-- EXCERPTED TEXT start --

11 July 2024

There’s no better time to explore Bangkok’s royal temples than the present.

Admiring the exquisite architecture of Buddhist temples during the day has long been more popular with foreign visitors than with Thais, who prefer to stay out of the hot sun. Now though, the Culture Ministry is offering local night owls an opportunity that really shouldn’t be missed. With the cooler weather forecast to last into the first few days of 2024, what could be more enjoyable than an evening stroll around 10 of Bangkok’s best-known temples rendered even more beautiful thanks to artful lighting?

The illuminations, which also cover the National Museum, are part of the government’s “Thailand Winter Festival” running from December 24 to January 2.

The “10 Illuminated Temples and National Museum” activity aims to draw the public to visit the country’s important cultural landmarks while enjoying the beautifully lit-up architecture that has a different aesthetic from daytime. For a thorough exploration, we suggest setting aside at least 3 evenings to cover all 10 temples, the closing time of which has been extended to 9pm. The ideal time to start your stroll is around 5pm.

-- EXCERPTED TEXT end --

* **REQUEST 1**: In the text on Bangkok's illuminated temples, what hour has the temples' closing time been extended to?
* **REQUEST 2**: Write the next part of the text on Bangkok's illuminated temples, picking up after its final sentence.

-- LISTED ENTRIES start --

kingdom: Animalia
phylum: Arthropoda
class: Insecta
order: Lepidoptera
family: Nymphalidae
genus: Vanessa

-- LISTED ENTRIES end --
-- LISTED ENTRIES start --

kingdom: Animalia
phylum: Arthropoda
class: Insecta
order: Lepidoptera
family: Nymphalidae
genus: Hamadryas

-- LISTED ENTRIES end --
-- LISTED ENTRIES start --

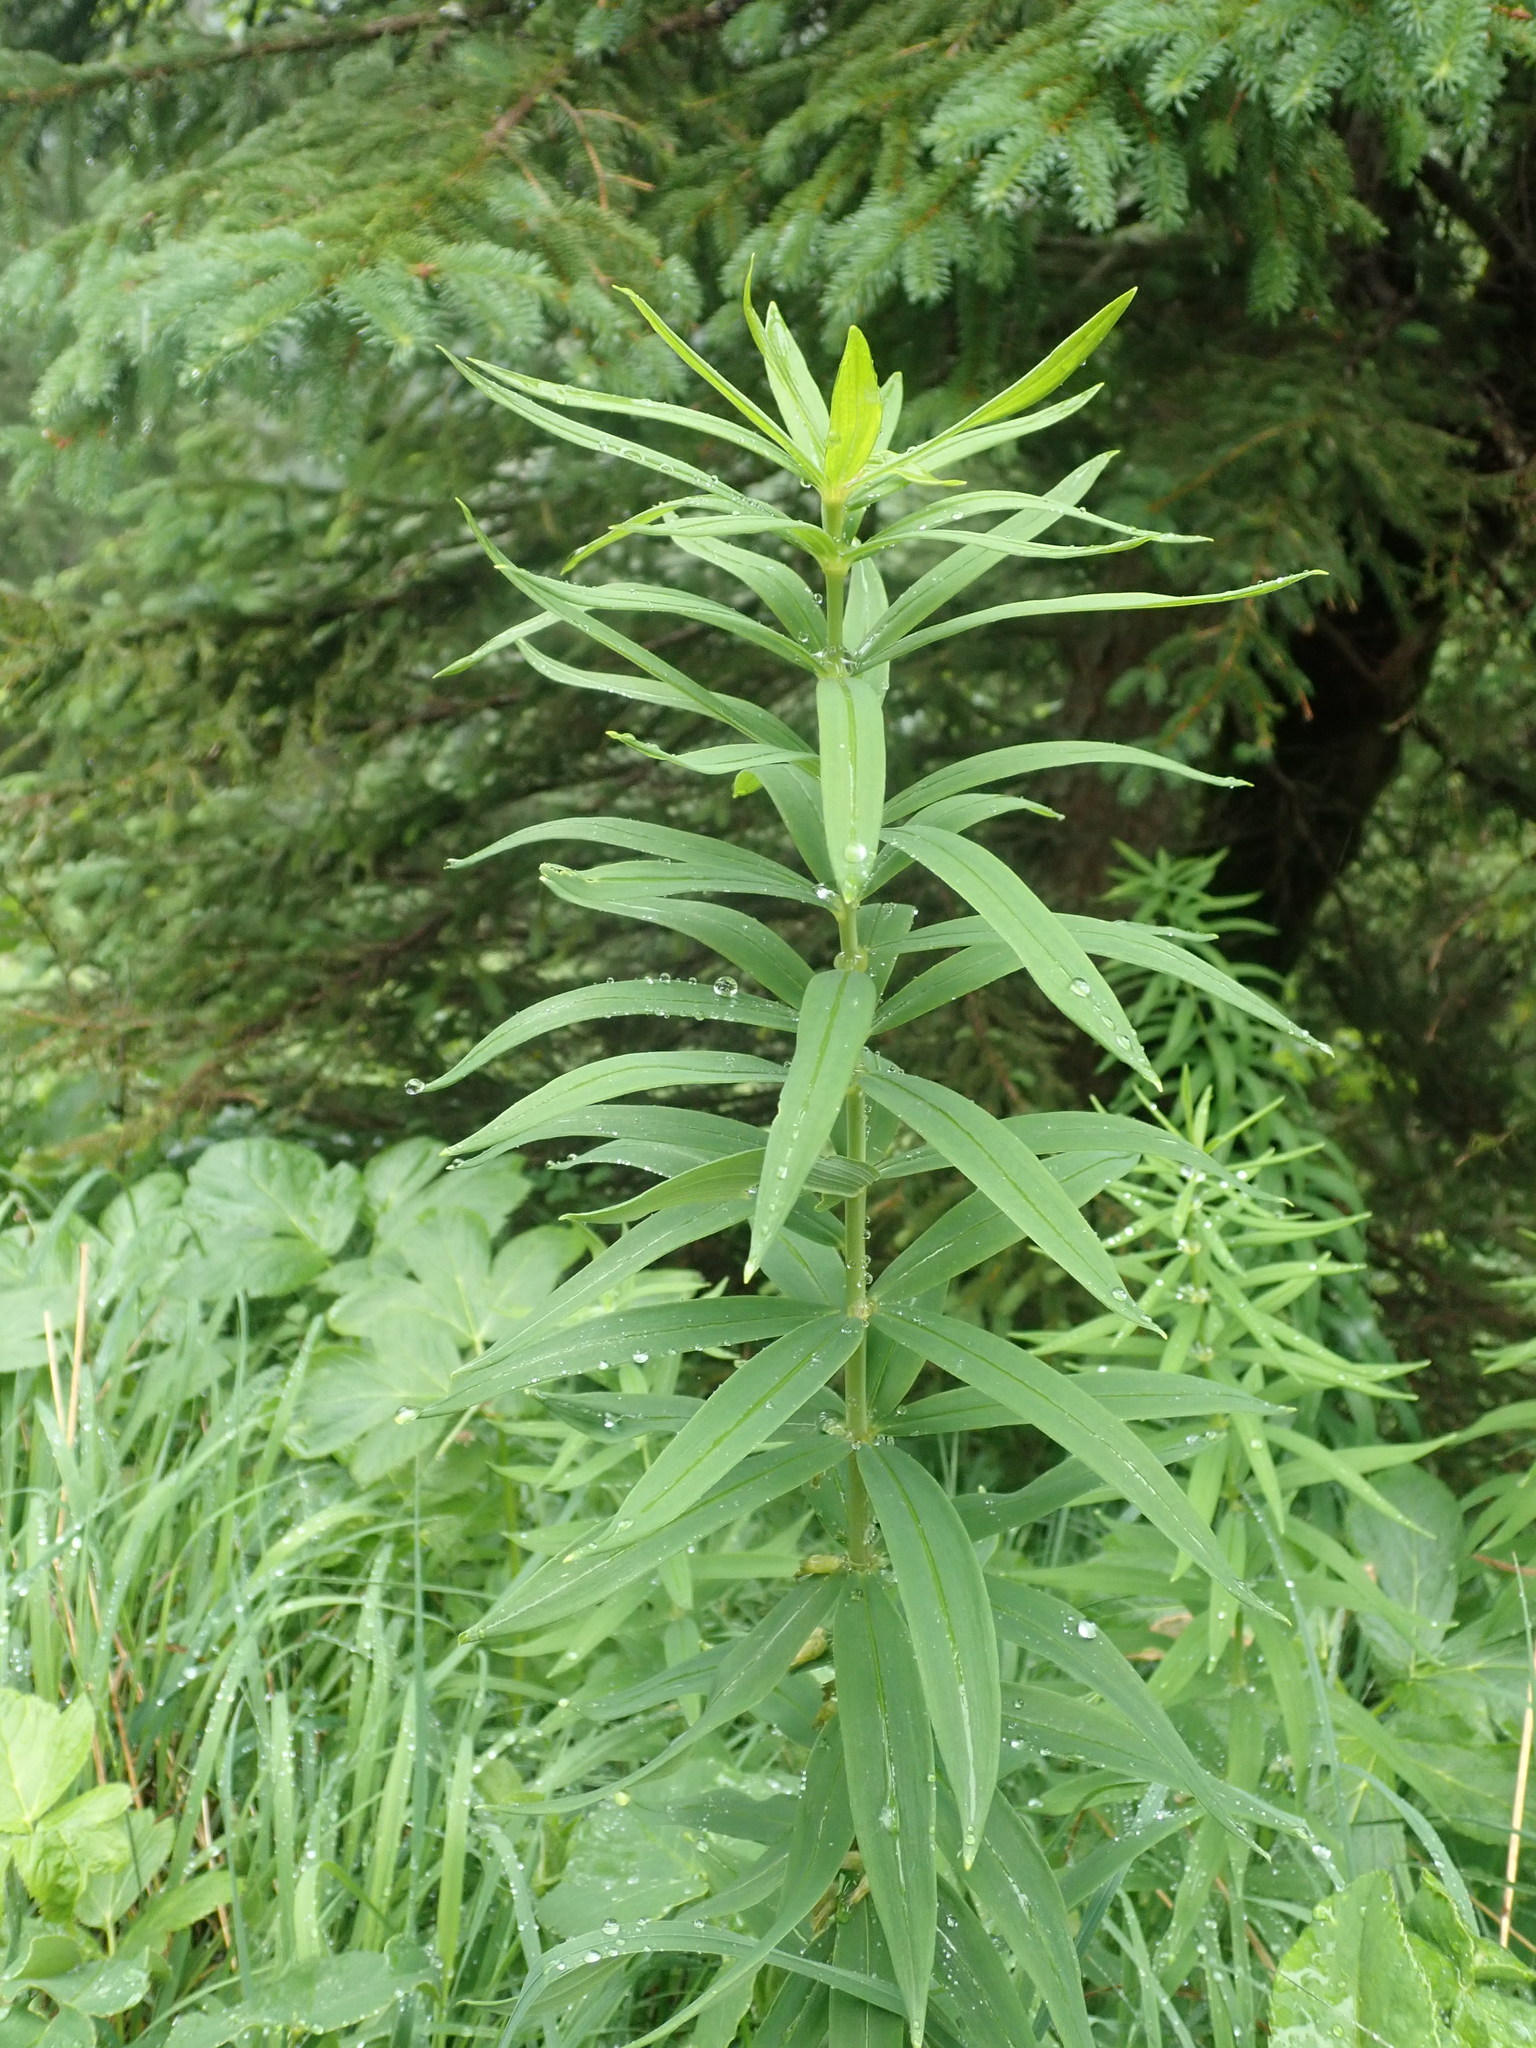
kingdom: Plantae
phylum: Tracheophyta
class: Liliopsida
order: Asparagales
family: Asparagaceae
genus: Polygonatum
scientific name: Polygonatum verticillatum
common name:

-- LISTED ENTRIES end --

* **EXPECTED OUTPUT 1**: 9pm

* **EXPECTED OUTPUT 2**:
Here’s what you need to know.

Wat Ratchabophit Sathitmahasimaram

Wat Ratchabophit Sathitmahasimaram Ratchaworawihan is the official temple for two reigns – King Rama V and King Rama IX. The temple has a unique layout with its vihara (assembly hall) and ubosot (ordination hall) joined by a circular courtyard with a gilded chedi standing at the centre. Built in Sri Lankan style, the chedi contains a relic of Buddha. Of particular interest is the interior of the ubosot, which is in Gothic revival style.

Wat Ratchabophit//Photo by Prasert Thepsri

Wat Ratchabophit//Photo by Prasert Thepsri

Wat Phra Chetuphon (Wat Pho)
Wat Phra Chetuphon Wimol Mangkalaram Rajwaramahawihan, commonly known as Wat Pho, is one of 10 first-class royal temples in Thailand. King Rama I rebuilt the temple and it was the official temple of his reign.

Home to the Reclining Buddha, it also stands out as one of the earliest centres for public education in the country. Additionally, Wat Pho holds Unesco recognition. It is the birthplace of Thailand’s traditional Thai massage, which continues to be both taught and practised at the temple.

Wat Mahathat  

Wat Mahathat, a pivotal temple in the early Rattanakosin era, is a ,nother of the 10 highest-class royal temples. Constructed during King Rama I’s reign, it is situated on Tha Prachan Road near Thammasat University. The temple accommodates Maha Chulalongkorn Buddhist University, the leading centre for Buddhist education in Thailand, and offers meditation classes for foreigners.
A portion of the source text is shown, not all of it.